May 08, 2017 - 09:00

Many households in the central province of Quảng Bình plant local timbers in the forest instead of other kinds of trees such as cajuputs, and the way bring them billions of đồng and also help them protect local environment as well as maintain different kinds of local valuable trees.

Tree seedlings watered in a nursery in Quảng Bình Province. - VNA/VNS Photo Quang Quyết
Viet Nam News

QUẢNG BÌNH – A former plunderer of valuable trees in the nation’s forests is now making a decent living from planting and nurturing them.

He is part of a growing trend in the central province of Quảng Bình where residents are planting trees that used to grow in local forests instead of easily harvestable ones like cajeput.

The longer-term strategy is helping them earn billions of đồng while better protecting the local environment and helping preserve different kinds of valuable local trees.

A four-hectare forest in Hà Village, Thanh Hóa Commune, Tuyên Hóa District, has valuable trees said to be facing a high risk of extinction, like ironwood, canary-wood and aloe wood.

The forest is the lifelong achievement of farmer Đinh Xuân Diễn, 78.

Diễn said that in 1997, after a long time of working as illegal logger, he quit the job, unable to witness anymore the destruction he and his peers were wreaking on the nation’s forest and the environment. At that time, the State was encouraging citizens to join a campaign of planting forests.

Diễn decided to take wild piece of land, which happened to be a national historic site, to plant trees and set up a farm.

Unlike like other people, Diễn did not plant trees like eucalyptus and cajeput, focusing instead on what used to grow traditionally in the area, like ironwood, canary-wood and aloe wood.

▶ [Job 1] Please edit the listing from the line with "At how many" through the end of the listing, replacing "categories" with "groups" and keeping everything else the same.

▶ [Data shown]
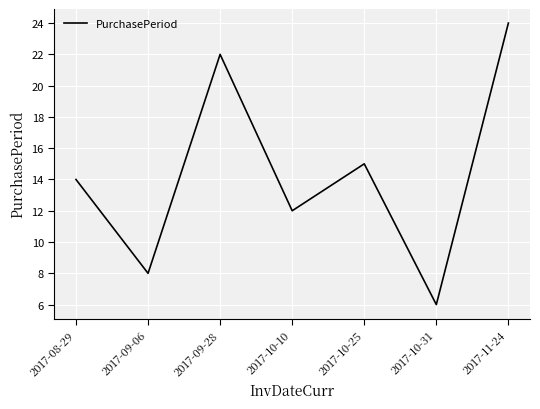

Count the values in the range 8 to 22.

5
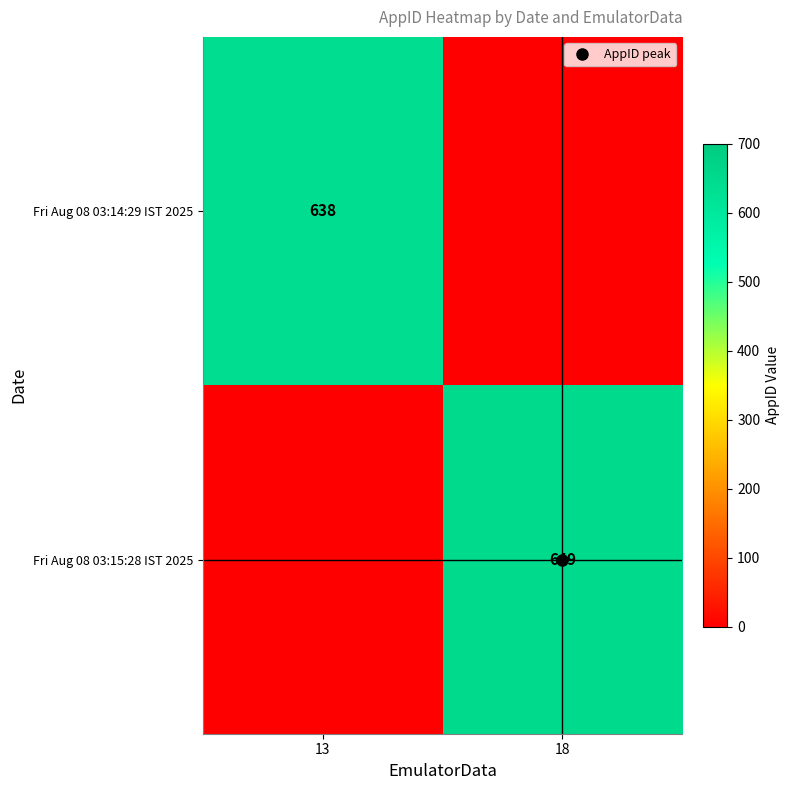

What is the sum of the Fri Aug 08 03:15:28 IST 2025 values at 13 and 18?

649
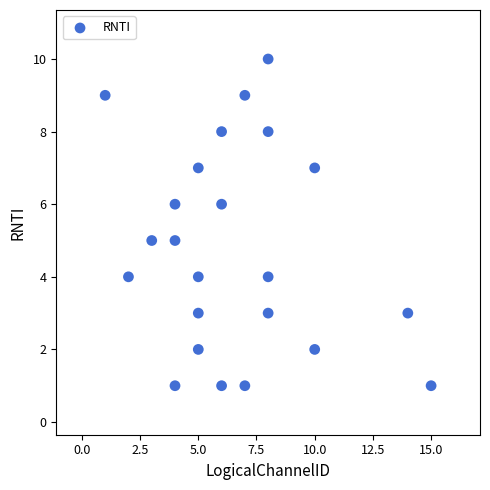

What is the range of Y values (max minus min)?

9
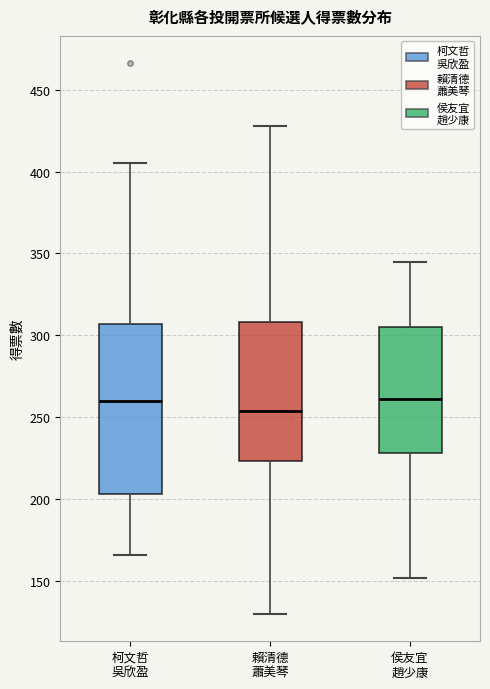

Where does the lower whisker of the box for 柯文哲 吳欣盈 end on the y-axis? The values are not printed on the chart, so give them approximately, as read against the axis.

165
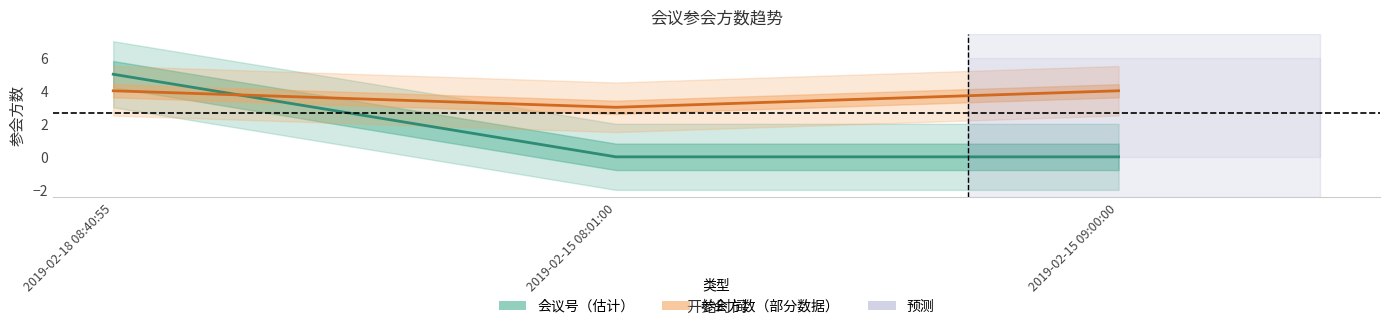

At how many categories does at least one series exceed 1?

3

▶ [Job 2] Return the passage of the Quảng Bình tree-planting article from "The longer-term strategy" to "of planting forests.", copied word for word.

▶ [Your response 1]
At how many groups does at least one series exceed 1?

3

▶ [Your response 2]
The longer-term strategy is helping them earn billions of đồng while better protecting the local environment and helping preserve different kinds of valuable local trees.

A four-hectare forest in Hà Village, Thanh Hóa Commune, Tuyên Hóa District, has valuable trees said to be facing a high risk of extinction, like ironwood, canary-wood and aloe wood.

The forest is the lifelong achievement of farmer Đinh Xuân Diễn, 78.

Diễn said that in 1997, after a long time of working as illegal logger, he quit the job, unable to witness anymore the destruction he and his peers were wreaking on the nation’s forest and the environment. At that time, the State was encouraging citizens to join a campaign of planting forests.